Cápsulas viajeras

SPQR

Cuando llegué a la ciudad de Roma, lo primero que hice fue visitar el Coliseo, conocido en la antigüedad como “Anfiteatro Flavio”. Al entrar, dirigí mi mirada hacia la arena y me transporté al pasado. El Coliseo era tal y como lo había imaginado: imponente e inmutable al paso del tiempo. Su grandiosidad era colosal y pocos lugares en el mundo lograron capturar mi imaginación como aquel día en el Coliseo. Desde una posición elevada en el anfiteatro, contemplé lo que quedaba de los pasillos y galerías inferiores donde los gladiadores eran encerrados antes de salir a luchar a vida o muerte en la arena. Pude visualizar a la multitud en las gradas del circo, vitoreando en los juegos destinados a entretener a la plebe. A lo lejos, la figura seductora de Cleopatra, la última reina de Egipto, y a Julio César y Marco Antonio sucumbiendo a sus encantos. Si el pulgar se señalaba hacia abajo, estaba sellado el destino. Era la grandeza de Roma.

Al salir del Coliseo, en la misma calle, todo parecía un museo en sí mismo. El Foro y el Palatino Romano, que eran el corazón de la antigua Roma, desprendían historia por todas partes. Sus ruinas y templos me transmitieron la sensación de estar frente a lo eterno. Horas más tarde, caminaba por los pasillos de los Museos del Vaticano, observando las diferentes salas con las Estancias de Rafael. Allí me encontré con varios artistas contemporáneos que realizaban trabajos de restauración, dándole vida y color a las pinturas. Me preguntaba quiénes eran esos jóvenes que no temblaban al realizar tal trabajo, lo orgullosos que debían sentirse sus padres y, por qué no, el mismísimo Rafael, quien falleció en 1520 a los treinta y siete años sin imaginar que quinientos años después su legado seguiría vivo.

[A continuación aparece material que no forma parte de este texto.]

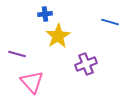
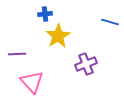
purple line: rotated 18 degrees counterclockwise
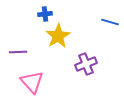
purple line: moved 1 px right, 2 px up
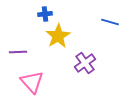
purple cross: moved 1 px left, 1 px up; rotated 15 degrees counterclockwise
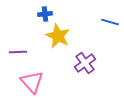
yellow star: rotated 15 degrees counterclockwise
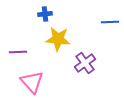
blue line: rotated 18 degrees counterclockwise
yellow star: moved 3 px down; rotated 20 degrees counterclockwise
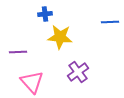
yellow star: moved 2 px right, 2 px up
purple cross: moved 7 px left, 9 px down
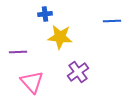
blue line: moved 2 px right, 1 px up
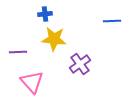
yellow star: moved 6 px left, 2 px down
purple cross: moved 2 px right, 8 px up
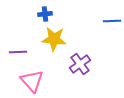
pink triangle: moved 1 px up
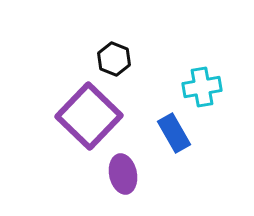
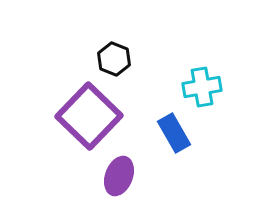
purple ellipse: moved 4 px left, 2 px down; rotated 33 degrees clockwise
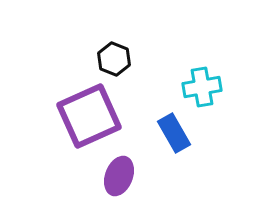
purple square: rotated 22 degrees clockwise
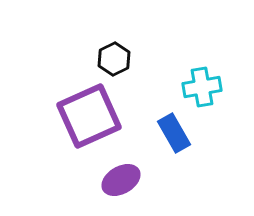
black hexagon: rotated 12 degrees clockwise
purple ellipse: moved 2 px right, 4 px down; rotated 39 degrees clockwise
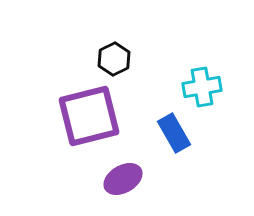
purple square: rotated 10 degrees clockwise
purple ellipse: moved 2 px right, 1 px up
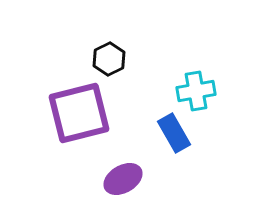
black hexagon: moved 5 px left
cyan cross: moved 6 px left, 4 px down
purple square: moved 10 px left, 3 px up
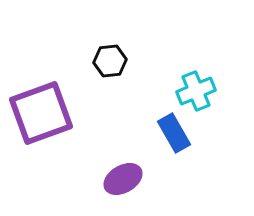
black hexagon: moved 1 px right, 2 px down; rotated 20 degrees clockwise
cyan cross: rotated 12 degrees counterclockwise
purple square: moved 38 px left; rotated 6 degrees counterclockwise
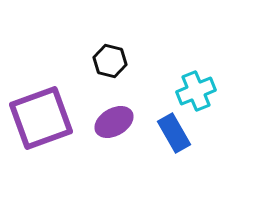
black hexagon: rotated 20 degrees clockwise
purple square: moved 5 px down
purple ellipse: moved 9 px left, 57 px up
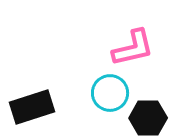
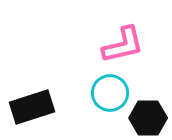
pink L-shape: moved 10 px left, 3 px up
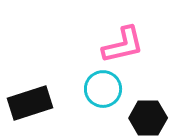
cyan circle: moved 7 px left, 4 px up
black rectangle: moved 2 px left, 4 px up
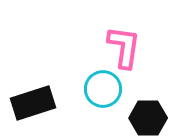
pink L-shape: moved 1 px right, 2 px down; rotated 69 degrees counterclockwise
black rectangle: moved 3 px right
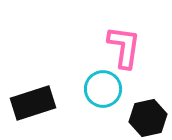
black hexagon: rotated 12 degrees counterclockwise
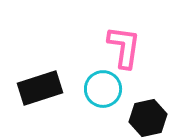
black rectangle: moved 7 px right, 15 px up
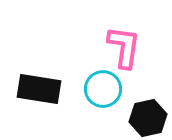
black rectangle: moved 1 px left, 1 px down; rotated 27 degrees clockwise
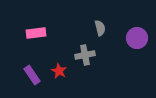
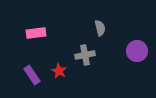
purple circle: moved 13 px down
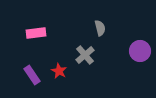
purple circle: moved 3 px right
gray cross: rotated 30 degrees counterclockwise
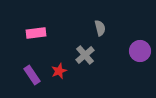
red star: rotated 21 degrees clockwise
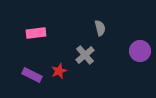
purple rectangle: rotated 30 degrees counterclockwise
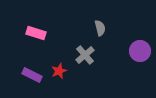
pink rectangle: rotated 24 degrees clockwise
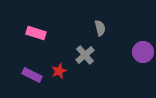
purple circle: moved 3 px right, 1 px down
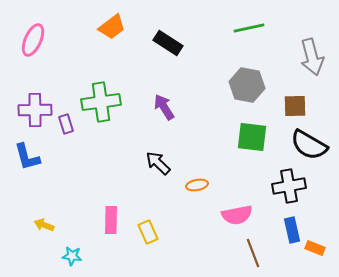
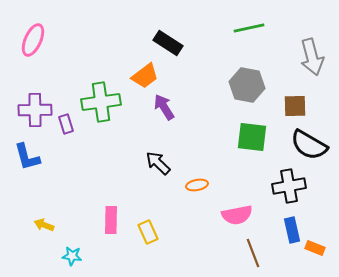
orange trapezoid: moved 33 px right, 49 px down
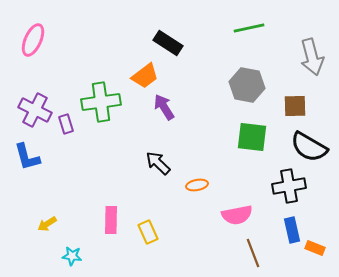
purple cross: rotated 28 degrees clockwise
black semicircle: moved 2 px down
yellow arrow: moved 3 px right, 1 px up; rotated 54 degrees counterclockwise
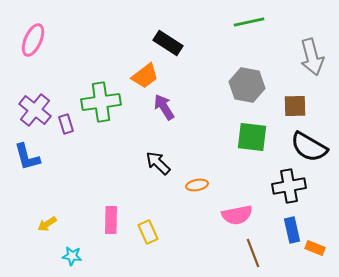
green line: moved 6 px up
purple cross: rotated 12 degrees clockwise
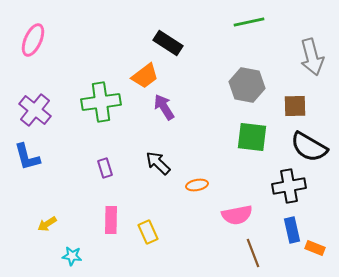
purple rectangle: moved 39 px right, 44 px down
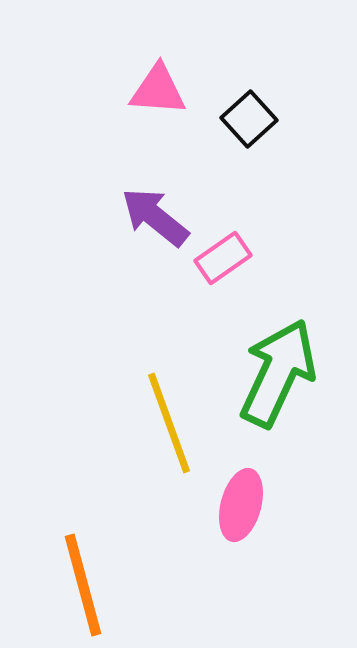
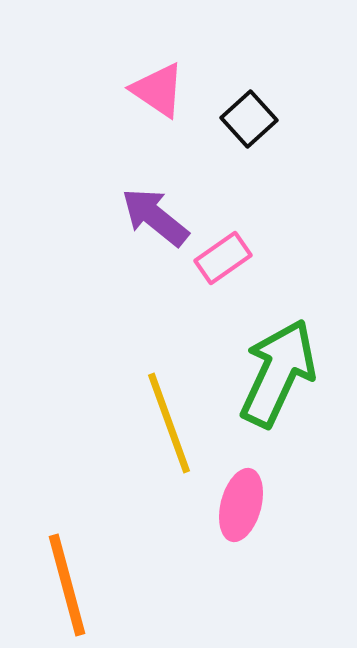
pink triangle: rotated 30 degrees clockwise
orange line: moved 16 px left
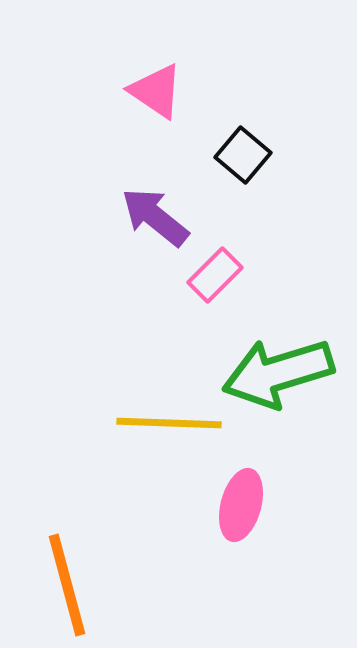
pink triangle: moved 2 px left, 1 px down
black square: moved 6 px left, 36 px down; rotated 8 degrees counterclockwise
pink rectangle: moved 8 px left, 17 px down; rotated 10 degrees counterclockwise
green arrow: rotated 132 degrees counterclockwise
yellow line: rotated 68 degrees counterclockwise
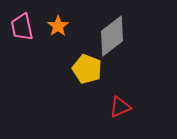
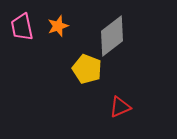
orange star: rotated 15 degrees clockwise
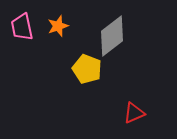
red triangle: moved 14 px right, 6 px down
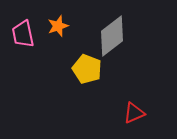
pink trapezoid: moved 1 px right, 7 px down
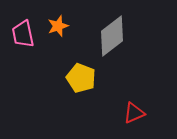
yellow pentagon: moved 6 px left, 9 px down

Mientras contemplaba el fresco de la Escuela de Atenas, que representa a diversos sabios de la época, como Pitágoras, Parménides y Arquímedes, reunidos junto a sus alumnos, aprendí que la filosofía no nació en un aula, sino en las calles de una ciudad donde Sócrates, nacido en Atenas, enseñaba filosofía a la comunidad, a sus vecinos y amigos, en plazas, parques o mercados. Él, el padre de la filosofía, maestro de Platón, que ingresaba al aula sosteniendo el Timeo, que habla sobre la cosmogonía y el alma del mundo, junto a su discípulo Aristóteles y su obra sobre ética y moral. Aquella pintura me hizo comprender que la filosofía es humana, no meramente académica. Pude captar lo que se puede encontrar en la vida cotidiana, cuando el ser humano se desenvuelve en el mundo. Me dio a deducir que otra forma de crecer y filosofar es a través de los viajes, no sólo adquiriendo conocimientos teóricos, sino también a través de la experiencia, para contrastar y formar un criterio propio. 

También lo sentí cuando contemplé, minutos después, las pinturas al fresco de Miguel Ángel en la bóveda de la Capilla Sixtina, una representación divina según la mitología romana. Levanté mi vista al ábside y pude, como una persona común, glorificar su obra: el Juicio Final. Un mural que solo el artista puede discernir con su valor moral y los académicos pasan toda una vida estudiando. Observé la visión religiosa y existencial de Miguel Ángel sobre la humanidad, desde la creación de Dios y el primer hombre, Adán, hasta la representación de la desnudez en contraposición a la Iglesia de Roma, los ángeles, las vírgenes, los demonios, las luces y las tinieblas. 

A la salida, me encontré a los pies de la Plaza de San Pedro, donde la cúpula de la iglesia resplandecía majestuosa sobre el cielo de Roma. Así concluyó mi recorrido por la eterna ciudad sagrada del catolicismo. La luz de los atardeceres pintaba las piedras y monumentos con su historia en un amplio espacio que abarcaba su imperio.